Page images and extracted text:
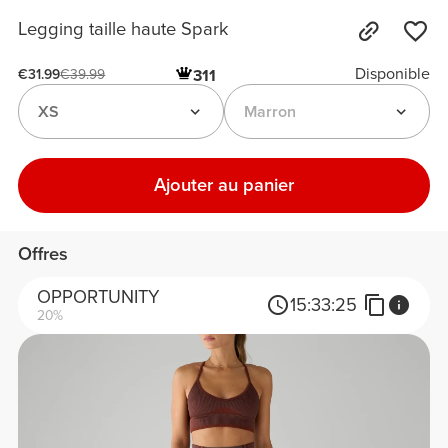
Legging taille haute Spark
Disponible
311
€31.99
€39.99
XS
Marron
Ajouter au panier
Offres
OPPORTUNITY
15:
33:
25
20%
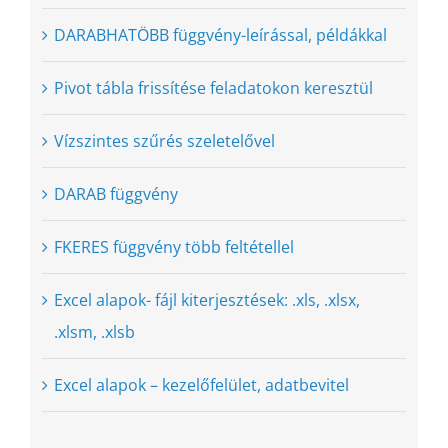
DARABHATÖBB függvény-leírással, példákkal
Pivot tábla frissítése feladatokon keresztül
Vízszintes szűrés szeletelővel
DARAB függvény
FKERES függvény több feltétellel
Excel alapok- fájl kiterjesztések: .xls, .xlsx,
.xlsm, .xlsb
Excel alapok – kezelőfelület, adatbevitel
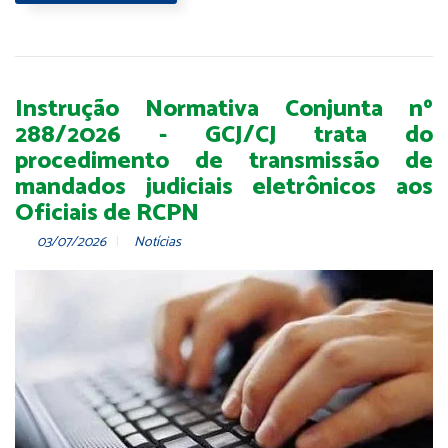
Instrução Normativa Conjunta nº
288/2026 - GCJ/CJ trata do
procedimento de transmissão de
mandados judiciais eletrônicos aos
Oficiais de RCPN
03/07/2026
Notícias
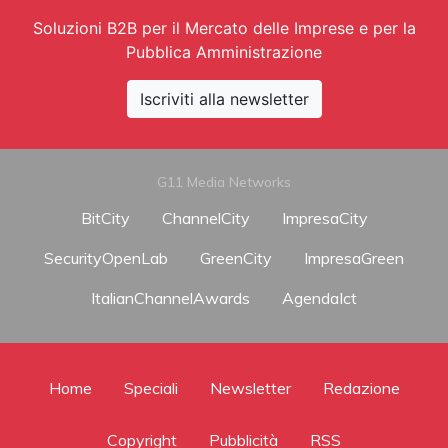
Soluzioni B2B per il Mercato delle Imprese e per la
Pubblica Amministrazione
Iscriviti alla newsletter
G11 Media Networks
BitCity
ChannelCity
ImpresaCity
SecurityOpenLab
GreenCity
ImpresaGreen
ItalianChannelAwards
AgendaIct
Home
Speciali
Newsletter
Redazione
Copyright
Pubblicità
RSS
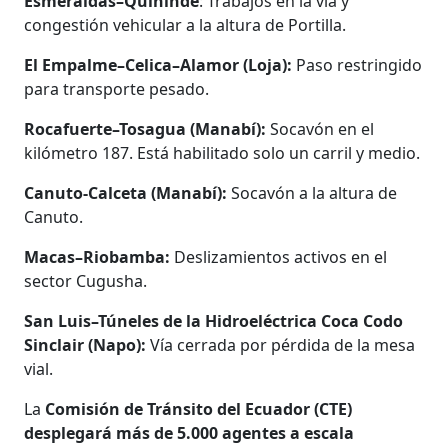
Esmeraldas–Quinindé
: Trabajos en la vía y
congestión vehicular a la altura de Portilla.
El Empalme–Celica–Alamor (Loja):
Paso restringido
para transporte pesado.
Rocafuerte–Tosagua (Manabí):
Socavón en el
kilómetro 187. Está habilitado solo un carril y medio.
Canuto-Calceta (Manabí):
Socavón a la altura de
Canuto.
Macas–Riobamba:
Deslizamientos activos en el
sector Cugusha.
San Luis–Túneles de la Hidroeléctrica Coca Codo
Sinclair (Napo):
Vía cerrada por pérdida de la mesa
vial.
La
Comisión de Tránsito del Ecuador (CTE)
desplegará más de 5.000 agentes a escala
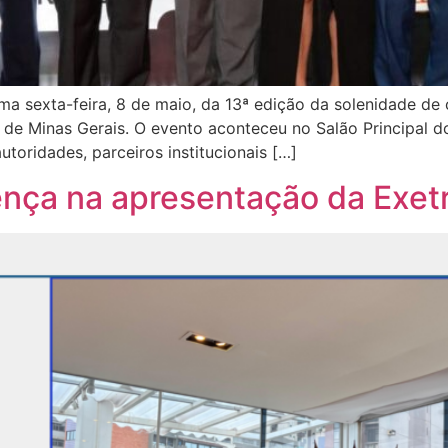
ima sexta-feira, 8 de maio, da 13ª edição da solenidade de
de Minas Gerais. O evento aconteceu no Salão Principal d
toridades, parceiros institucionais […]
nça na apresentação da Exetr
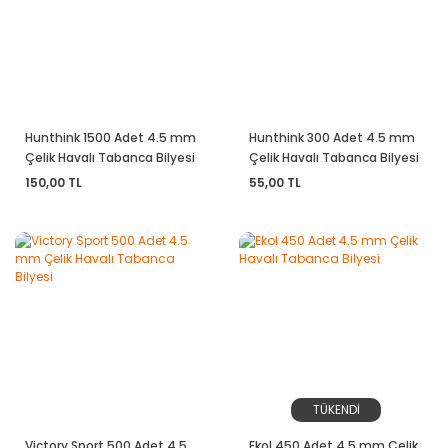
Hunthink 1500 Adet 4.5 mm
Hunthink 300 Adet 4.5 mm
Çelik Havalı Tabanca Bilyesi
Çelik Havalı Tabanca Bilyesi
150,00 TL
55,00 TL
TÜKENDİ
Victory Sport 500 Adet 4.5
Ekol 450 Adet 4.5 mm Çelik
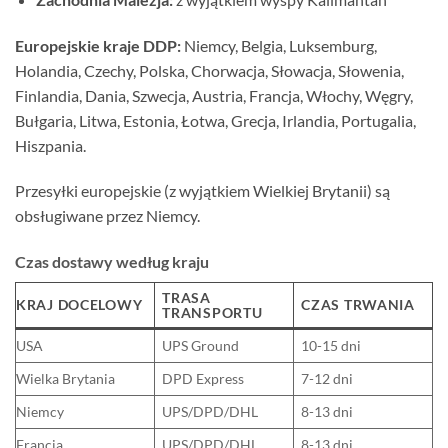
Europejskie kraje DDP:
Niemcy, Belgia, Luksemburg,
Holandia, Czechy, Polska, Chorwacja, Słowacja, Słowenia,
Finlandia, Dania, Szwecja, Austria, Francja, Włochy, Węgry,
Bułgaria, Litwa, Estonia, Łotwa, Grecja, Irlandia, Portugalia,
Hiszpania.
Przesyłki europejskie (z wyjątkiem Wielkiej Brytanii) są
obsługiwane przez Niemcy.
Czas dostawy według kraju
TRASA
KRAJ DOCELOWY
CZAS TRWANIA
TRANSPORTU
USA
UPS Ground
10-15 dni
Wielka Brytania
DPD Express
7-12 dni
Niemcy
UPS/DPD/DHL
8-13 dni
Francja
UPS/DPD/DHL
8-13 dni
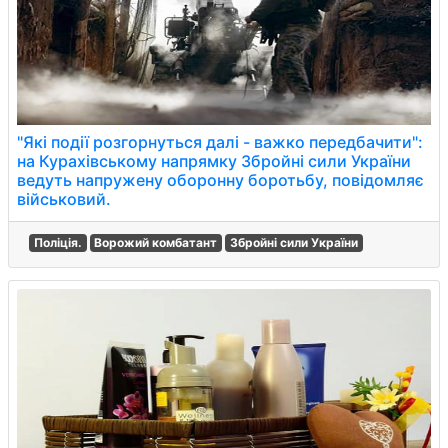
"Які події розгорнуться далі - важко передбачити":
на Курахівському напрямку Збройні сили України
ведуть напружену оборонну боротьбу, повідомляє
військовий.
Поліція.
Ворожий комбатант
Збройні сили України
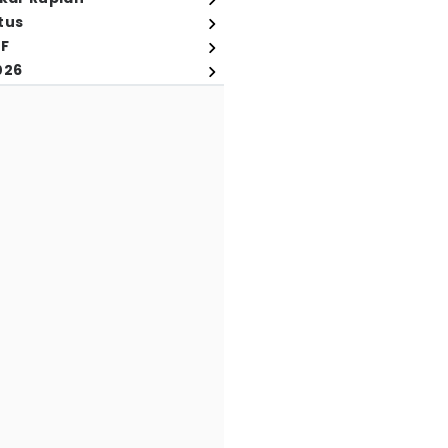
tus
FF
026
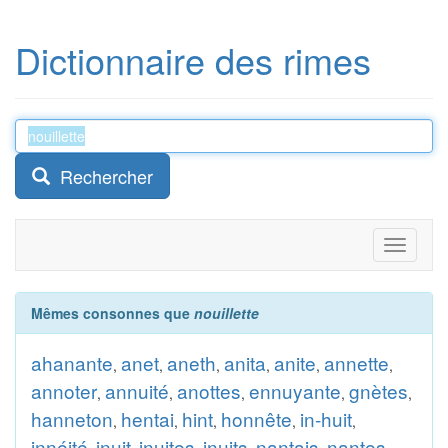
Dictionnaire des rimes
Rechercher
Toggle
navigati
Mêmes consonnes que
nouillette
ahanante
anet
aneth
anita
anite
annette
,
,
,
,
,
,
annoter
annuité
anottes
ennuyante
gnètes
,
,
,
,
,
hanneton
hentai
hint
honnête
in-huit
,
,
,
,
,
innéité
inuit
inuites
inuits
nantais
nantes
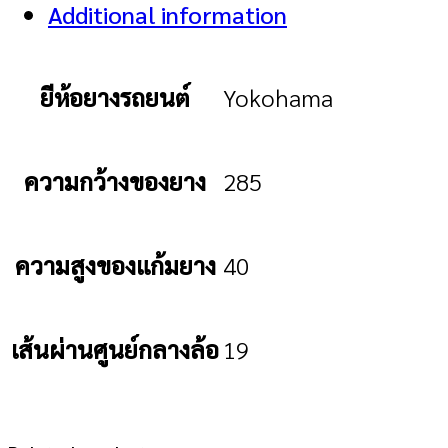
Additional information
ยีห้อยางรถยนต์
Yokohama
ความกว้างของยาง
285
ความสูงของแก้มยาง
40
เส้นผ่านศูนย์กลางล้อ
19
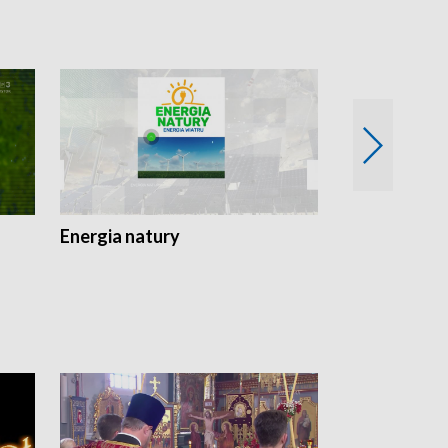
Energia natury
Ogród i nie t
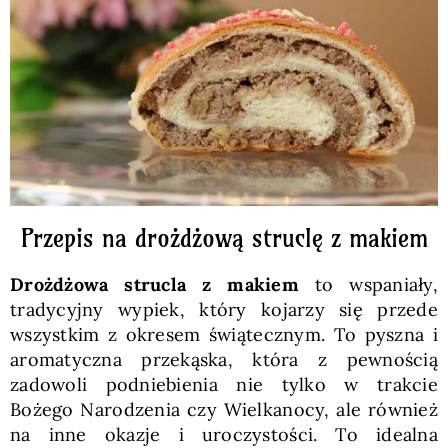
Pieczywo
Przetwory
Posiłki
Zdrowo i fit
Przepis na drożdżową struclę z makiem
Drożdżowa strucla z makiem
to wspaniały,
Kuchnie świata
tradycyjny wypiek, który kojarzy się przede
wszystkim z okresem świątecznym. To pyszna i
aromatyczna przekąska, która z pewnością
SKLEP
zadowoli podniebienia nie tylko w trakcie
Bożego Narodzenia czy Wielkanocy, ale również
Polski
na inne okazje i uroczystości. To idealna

...

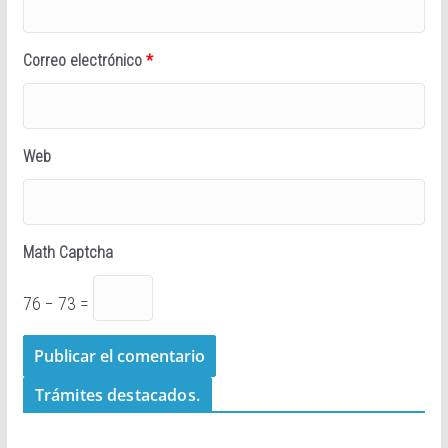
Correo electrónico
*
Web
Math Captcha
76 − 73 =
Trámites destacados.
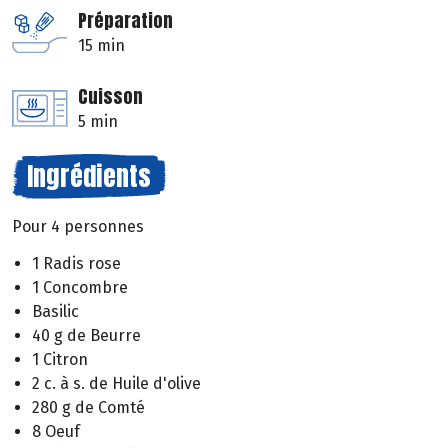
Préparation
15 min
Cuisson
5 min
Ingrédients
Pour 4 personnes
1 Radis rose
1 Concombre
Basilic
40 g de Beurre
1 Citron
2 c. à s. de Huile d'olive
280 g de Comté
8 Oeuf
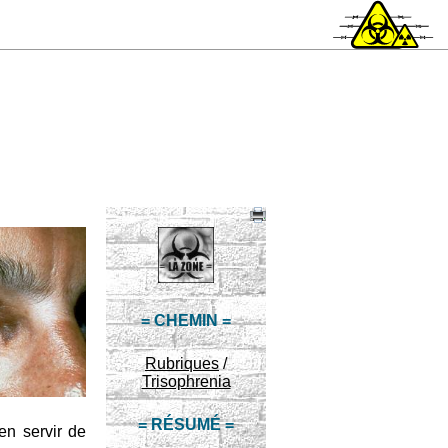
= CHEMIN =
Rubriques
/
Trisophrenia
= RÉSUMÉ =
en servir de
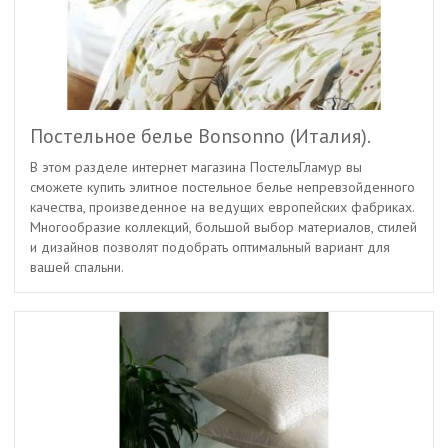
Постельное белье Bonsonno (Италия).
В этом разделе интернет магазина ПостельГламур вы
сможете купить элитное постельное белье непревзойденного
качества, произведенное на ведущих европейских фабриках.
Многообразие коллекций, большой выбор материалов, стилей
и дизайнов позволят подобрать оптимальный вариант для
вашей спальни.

...

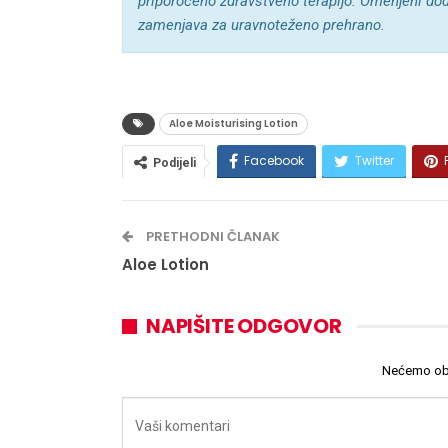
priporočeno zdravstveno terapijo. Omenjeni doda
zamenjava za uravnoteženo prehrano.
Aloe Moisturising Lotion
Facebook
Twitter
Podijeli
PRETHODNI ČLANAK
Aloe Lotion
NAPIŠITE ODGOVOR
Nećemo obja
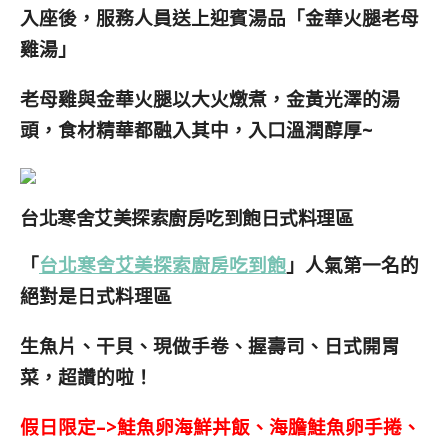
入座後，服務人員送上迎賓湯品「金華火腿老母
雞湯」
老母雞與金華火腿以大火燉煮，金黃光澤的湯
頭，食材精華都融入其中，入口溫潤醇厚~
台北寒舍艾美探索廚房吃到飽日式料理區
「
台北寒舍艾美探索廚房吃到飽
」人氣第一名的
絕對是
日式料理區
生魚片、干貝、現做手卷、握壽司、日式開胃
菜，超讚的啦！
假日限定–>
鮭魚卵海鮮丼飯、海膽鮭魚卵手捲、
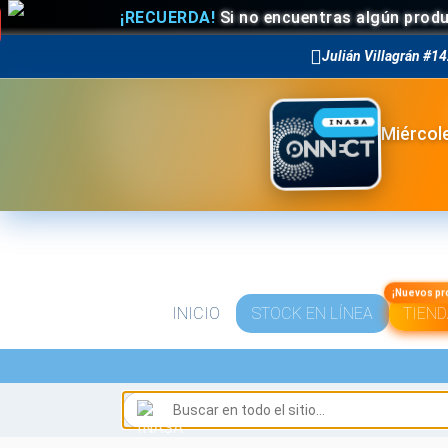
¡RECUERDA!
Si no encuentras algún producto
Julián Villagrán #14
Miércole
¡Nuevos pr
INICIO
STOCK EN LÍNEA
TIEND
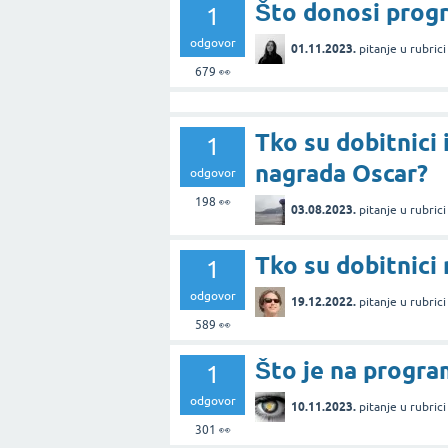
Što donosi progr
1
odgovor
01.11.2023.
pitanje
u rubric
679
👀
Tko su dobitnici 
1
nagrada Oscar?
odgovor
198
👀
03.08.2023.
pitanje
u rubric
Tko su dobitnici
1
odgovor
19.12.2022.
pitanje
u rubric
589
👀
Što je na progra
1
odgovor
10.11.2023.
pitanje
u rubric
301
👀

▶ _DIRECTIVE_: Between and including the line above that contains "Vía cerrada por pérdida de la mesa" and the line that contains "toridades, parceiros institucionais […]", restate every line word for word. Pictures stay out.

▶ _RESPONSE AREA_:
Vía cerrada por pérdida de la mesa
vial.
La
Comisión de Tránsito del Ecuador (CTE)
desplegará más de 5.000 agentes a escala
ima sexta-feira, 8 de maio, da 13ª edição da solenidade de
de Minas Gerais. O evento aconteceu no Salão Principal d
toridades, parceiros institucionais […]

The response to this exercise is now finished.